[TEXT UNDER STUDY]

The hard-living Boyington was notorious for being a heavy drinker. Alcoholism caused him many problems in his professional and private lives and contributed to multiple divorces – he got married four times. The booze, marital difficulties, heavy indebtedness, and a reputation for being a troublemaker precluded a career in the Marine Corps after WWII. So Boyington retired on August 1st, 1947, with the rank of Colonel. He then worked a variety of civilian gigs, including refereeing and participating in professional wrestling matches. He also wrote an autobiography, Baa Baa Black Sheep, which was published in 1958, plus a novel about the Flying Tigers.
Baa Baa Black Sheep was made into an NBC series, albeit a significantly fictionalized one, that aired for two seasons from 1976 to 1978, and in which Boyington was portrayed by actor Robert Conrad. In 1981, Boyington participated in a Black Sheep Squadron reunion hosted by the National Air and Space Museum in Washington, D.C. The event, attended by 18 surviving VMF-214 veterans, included the unveiling of a restored F4U-1 Corsair that their commander autographed with a marker pen on a landing well. It hangs today from the ceiling of the museum’s Dulles Airport Annex, and Boyington’s signature is visible from the ground.

[/TEXT UNDER STUDY]
[STUDY MATERIAL]

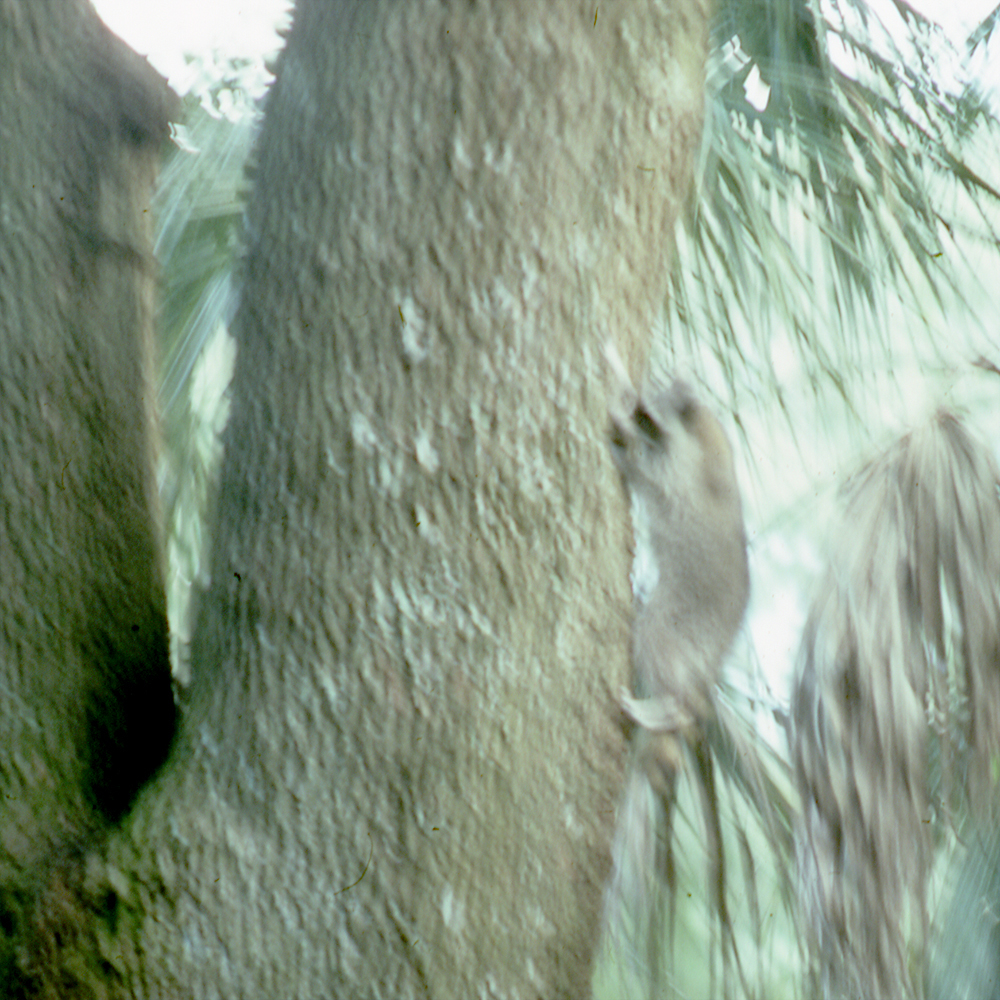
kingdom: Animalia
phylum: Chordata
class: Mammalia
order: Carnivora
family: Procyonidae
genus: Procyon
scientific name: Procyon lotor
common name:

[/STUDY MATERIAL]

• _EXERCISES_
1. In the text about Boyington, on what date did he retire from the Marine Corps?
2. Carry on the text about Boyington from its last sentence with a paragraph or two of your own.

• _RESULTS BY TASK_
1. August 1st, 1947

2.
The flying, the Japanese, the copious booze consumption, and years of heavy smoking did not keep Boyington from reaching his biblical threescore and ten years. However, the tobacco habit caught up with him eventually, and he died of lung cancer in 1988, at age 77. He was buried in Arlington National Cemetery with full military honors due a Medal of Honor recipient. His grave is close to that of boxer Joe Louis. As a friend remarked at the funeral when he noticed the proximity to the pugilistic legend’s headstone: “Ol’ Pappy wouldn’t have to go far to find a good fight.”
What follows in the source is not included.